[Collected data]
= = = = = = =

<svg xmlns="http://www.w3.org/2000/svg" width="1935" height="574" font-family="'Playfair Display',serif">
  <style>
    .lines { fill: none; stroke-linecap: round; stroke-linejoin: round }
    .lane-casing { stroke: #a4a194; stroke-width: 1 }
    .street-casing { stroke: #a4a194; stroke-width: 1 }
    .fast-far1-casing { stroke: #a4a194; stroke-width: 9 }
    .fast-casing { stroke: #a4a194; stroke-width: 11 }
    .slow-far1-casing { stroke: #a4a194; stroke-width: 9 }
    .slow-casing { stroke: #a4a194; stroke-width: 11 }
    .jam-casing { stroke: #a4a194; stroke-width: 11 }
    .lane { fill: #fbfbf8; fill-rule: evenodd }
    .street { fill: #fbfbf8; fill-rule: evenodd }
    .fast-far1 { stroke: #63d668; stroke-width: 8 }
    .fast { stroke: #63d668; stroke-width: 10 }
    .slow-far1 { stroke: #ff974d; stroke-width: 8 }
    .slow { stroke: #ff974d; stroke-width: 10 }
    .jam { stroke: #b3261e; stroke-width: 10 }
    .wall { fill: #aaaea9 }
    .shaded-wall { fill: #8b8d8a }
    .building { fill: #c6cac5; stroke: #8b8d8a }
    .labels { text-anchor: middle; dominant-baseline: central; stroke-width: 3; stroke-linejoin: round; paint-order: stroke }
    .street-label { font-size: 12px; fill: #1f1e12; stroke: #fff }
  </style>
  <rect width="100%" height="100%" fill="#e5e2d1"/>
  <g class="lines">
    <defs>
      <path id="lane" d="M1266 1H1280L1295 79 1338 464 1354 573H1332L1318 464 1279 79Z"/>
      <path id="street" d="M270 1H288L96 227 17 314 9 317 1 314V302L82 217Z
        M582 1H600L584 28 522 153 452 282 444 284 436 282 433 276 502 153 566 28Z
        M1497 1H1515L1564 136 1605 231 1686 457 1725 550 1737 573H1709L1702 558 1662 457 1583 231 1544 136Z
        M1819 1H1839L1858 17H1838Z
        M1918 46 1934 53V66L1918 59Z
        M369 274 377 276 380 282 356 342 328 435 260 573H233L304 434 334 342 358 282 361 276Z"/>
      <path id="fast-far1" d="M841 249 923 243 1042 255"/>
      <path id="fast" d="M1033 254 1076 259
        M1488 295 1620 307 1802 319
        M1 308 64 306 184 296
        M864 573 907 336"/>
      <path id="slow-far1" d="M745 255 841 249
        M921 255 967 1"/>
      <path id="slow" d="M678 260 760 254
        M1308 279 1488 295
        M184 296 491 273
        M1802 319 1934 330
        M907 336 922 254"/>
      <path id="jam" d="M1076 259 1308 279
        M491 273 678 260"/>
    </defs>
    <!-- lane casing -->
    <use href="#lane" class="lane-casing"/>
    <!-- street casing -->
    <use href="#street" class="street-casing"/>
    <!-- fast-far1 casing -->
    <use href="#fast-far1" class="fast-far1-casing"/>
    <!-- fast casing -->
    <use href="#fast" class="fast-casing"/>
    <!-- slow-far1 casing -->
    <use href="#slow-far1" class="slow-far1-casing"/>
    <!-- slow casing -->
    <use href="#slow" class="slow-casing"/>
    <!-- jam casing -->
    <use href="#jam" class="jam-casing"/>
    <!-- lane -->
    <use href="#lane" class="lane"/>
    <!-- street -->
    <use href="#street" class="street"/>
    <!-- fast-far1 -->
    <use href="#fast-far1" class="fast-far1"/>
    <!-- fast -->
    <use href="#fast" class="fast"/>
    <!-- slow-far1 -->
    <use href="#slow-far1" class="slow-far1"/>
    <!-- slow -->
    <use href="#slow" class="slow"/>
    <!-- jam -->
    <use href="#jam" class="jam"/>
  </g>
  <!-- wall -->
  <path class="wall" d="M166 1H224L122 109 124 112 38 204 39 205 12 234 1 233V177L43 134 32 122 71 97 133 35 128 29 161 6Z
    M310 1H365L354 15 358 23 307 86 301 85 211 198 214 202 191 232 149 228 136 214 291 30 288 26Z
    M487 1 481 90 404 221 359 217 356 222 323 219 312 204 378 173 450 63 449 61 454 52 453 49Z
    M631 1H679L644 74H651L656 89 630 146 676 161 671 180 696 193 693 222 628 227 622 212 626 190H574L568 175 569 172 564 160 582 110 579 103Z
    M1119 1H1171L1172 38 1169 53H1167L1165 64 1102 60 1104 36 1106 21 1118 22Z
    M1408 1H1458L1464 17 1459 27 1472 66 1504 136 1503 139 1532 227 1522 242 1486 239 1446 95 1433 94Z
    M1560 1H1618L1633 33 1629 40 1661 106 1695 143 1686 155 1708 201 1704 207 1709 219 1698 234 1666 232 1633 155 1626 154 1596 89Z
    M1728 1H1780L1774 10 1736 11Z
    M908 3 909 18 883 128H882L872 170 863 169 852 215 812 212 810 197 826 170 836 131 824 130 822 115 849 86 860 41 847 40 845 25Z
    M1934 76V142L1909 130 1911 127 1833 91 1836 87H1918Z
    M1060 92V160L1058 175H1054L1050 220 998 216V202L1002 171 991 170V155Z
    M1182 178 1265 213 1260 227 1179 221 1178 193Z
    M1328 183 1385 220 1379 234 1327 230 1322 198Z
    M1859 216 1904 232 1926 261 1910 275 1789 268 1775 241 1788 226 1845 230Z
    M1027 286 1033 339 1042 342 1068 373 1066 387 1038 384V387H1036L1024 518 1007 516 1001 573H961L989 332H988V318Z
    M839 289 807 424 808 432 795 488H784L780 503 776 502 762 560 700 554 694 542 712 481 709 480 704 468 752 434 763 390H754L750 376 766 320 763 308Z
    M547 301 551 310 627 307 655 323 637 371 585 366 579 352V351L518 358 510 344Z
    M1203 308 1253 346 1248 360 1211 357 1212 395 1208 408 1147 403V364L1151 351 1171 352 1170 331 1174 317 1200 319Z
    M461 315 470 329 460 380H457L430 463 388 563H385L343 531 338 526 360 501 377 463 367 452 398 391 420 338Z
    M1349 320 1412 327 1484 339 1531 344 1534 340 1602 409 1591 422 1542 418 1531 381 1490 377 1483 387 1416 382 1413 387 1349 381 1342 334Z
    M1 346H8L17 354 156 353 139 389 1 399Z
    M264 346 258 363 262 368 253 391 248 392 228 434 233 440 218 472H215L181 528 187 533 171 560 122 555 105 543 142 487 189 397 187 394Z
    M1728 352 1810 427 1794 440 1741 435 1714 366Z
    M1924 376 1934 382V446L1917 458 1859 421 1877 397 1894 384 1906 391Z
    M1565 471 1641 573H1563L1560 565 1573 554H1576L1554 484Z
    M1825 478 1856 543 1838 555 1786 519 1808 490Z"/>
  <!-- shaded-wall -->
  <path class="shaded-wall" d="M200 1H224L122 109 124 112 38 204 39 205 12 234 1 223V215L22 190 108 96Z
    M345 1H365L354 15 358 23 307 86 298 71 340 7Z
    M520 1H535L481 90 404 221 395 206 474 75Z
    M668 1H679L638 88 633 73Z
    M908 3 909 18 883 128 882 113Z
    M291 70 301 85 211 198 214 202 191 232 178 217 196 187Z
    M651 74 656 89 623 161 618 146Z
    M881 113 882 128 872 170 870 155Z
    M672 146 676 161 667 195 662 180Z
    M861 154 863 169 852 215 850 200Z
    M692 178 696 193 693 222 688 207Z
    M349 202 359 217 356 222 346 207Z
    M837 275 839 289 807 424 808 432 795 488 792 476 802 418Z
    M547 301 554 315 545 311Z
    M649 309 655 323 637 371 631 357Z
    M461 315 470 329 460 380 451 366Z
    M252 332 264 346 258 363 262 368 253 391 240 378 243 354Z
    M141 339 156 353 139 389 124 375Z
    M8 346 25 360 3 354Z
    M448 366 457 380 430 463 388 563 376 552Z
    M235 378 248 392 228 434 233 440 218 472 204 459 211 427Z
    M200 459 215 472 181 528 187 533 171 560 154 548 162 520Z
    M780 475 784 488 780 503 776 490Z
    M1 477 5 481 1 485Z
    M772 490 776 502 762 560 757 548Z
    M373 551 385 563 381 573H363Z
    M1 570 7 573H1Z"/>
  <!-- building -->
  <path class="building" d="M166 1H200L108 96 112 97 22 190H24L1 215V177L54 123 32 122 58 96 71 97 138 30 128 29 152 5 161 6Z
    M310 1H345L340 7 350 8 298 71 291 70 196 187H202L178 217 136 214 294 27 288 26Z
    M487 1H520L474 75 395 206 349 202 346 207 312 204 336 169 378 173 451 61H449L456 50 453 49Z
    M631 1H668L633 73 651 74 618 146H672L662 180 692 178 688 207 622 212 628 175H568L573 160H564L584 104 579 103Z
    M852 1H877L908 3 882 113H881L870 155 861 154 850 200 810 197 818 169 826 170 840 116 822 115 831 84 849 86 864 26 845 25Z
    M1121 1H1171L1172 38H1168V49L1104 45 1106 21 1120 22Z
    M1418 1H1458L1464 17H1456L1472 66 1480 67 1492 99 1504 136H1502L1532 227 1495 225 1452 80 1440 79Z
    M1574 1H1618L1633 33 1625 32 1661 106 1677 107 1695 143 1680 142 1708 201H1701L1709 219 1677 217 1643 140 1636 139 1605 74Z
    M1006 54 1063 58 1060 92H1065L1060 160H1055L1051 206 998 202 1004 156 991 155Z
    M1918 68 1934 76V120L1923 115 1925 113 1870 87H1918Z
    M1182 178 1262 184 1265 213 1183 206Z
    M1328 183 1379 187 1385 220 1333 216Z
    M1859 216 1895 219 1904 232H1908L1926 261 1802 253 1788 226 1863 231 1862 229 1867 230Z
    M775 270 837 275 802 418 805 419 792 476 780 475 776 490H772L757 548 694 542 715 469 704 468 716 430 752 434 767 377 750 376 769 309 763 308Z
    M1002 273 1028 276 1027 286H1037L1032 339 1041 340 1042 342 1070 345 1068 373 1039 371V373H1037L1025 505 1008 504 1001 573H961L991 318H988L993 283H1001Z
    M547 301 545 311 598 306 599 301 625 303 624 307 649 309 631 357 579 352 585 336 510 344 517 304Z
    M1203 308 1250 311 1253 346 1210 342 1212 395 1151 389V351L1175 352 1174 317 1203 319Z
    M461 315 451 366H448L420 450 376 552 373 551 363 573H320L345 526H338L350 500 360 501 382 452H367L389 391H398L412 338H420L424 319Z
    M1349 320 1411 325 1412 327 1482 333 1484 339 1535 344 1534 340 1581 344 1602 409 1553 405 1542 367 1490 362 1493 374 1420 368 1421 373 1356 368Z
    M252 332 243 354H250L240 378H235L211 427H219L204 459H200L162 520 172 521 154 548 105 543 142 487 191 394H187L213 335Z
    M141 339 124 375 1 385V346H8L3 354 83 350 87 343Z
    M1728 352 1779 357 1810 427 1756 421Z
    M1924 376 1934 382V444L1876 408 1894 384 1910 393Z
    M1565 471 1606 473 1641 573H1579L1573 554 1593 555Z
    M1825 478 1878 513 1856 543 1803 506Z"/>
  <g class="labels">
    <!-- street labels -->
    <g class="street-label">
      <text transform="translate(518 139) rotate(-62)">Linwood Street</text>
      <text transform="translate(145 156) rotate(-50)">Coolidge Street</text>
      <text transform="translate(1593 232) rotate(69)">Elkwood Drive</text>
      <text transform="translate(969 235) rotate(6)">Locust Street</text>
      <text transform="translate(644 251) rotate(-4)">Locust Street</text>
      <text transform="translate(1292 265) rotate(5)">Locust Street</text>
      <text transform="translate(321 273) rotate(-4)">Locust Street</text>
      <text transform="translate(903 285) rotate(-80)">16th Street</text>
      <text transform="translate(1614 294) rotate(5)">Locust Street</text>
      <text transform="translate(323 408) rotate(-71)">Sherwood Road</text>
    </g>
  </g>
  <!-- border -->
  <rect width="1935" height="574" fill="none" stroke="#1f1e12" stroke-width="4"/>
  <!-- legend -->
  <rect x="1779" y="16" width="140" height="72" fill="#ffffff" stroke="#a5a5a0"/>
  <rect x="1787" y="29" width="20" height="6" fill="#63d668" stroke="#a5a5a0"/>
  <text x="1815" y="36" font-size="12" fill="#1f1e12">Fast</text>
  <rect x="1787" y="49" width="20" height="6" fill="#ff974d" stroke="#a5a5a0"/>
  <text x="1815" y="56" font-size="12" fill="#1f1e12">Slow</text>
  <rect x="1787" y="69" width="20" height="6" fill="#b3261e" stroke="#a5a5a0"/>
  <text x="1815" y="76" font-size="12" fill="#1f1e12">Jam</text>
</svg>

= = = = = = =

Work instructions:
Write out only the lines that run from the line containing "M264 346 258" through the line containing "M1121 1H1171L1172 38H1168V49L1104", both included, exactly as they appear above.

Answer area:
    M264 346 258 363 262 368 253 391 248 392 228 434 233 440 218 472H215L181 528 187 533 171 560 122 555 105 543 142 487 189 397 187 394Z
    M1728 352 1810 427 1794 440 1741 435 1714 366Z
    M1924 376 1934 382V446L1917 458 1859 421 1877 397 1894 384 1906 391Z
    M1565 471 1641 573H1563L1560 565 1573 554H1576L1554 484Z
    M1825 478 1856 543 1838 555 1786 519 1808 490Z"/>
  <!-- shaded-wall -->
  <path class="shaded-wall" d="M200 1H224L122 109 124 112 38 204 39 205 12 234 1 223V215L22 190 108 96Z
    M345 1H365L354 15 358 23 307 86 298 71 340 7Z
    M520 1H535L481 90 404 221 395 206 474 75Z
    M668 1H679L638 88 633 73Z
    M908 3 909 18 883 128 882 113Z
    M291 70 301 85 211 198 214 202 191 232 178 217 196 187Z
    M651 74 656 89 623 161 618 146Z
    M881 113 882 128 872 170 870 155Z
    M672 146 676 161 667 195 662 180Z
    M861 154 863 169 852 215 850 200Z
    M692 178 696 193 693 222 688 207Z
    M349 202 359 217 356 222 346 207Z
    M837 275 839 289 807 424 808 432 795 488 792 476 802 418Z
    M547 301 554 315 545 311Z
    M649 309 655 323 637 371 631 357Z
    M461 315 470 329 460 380 451 366Z
    M252 332 264 346 258 363 262 368 253 391 240 378 243 354Z
    M141 339 156 353 139 389 124 375Z
    M8 346 25 360 3 354Z
    M448 366 457 380 430 463 388 563 376 552Z
    M235 378 248 392 228 434 233 440 218 472 204 459 211 427Z
    M200 459 215 472 181 528 187 533 171 560 154 548 162 520Z
    M780 475 784 488 780 503 776 490Z
    M1 477 5 481 1 485Z
    M772 490 776 502 762 560 757 548Z
    M373 551 385 563 381 573H363Z
    M1 570 7 573H1Z"/>
  <!-- building -->
  <path class="building" d="M166 1H200L108 96 112 97 22 190H24L1 215V177L54 123 32 122 58 96 71 97 138 30 128 29 152 5 161 6Z
    M310 1H345L340 7 350 8 298 71 291 70 196 187H202L178 217 136 214 294 27 288 26Z
    M487 1H520L474 75 395 206 349 202 346 207 312 204 336 169 378 173 451 61H449L456 50 453 49Z
    M631 1H668L633 73 651 74 618 146H672L662 180 692 178 688 207 622 212 628 175H568L573 160H564L584 104 579 103Z
    M852 1H877L908 3 882 113H881L870 155 861 154 850 200 810 197 818 169 826 170 840 116 822 115 831 84 849 86 864 26 845 25Z
    M1121 1H1171L1172 38H1168V49L1104 45 1106 21 1120 22Z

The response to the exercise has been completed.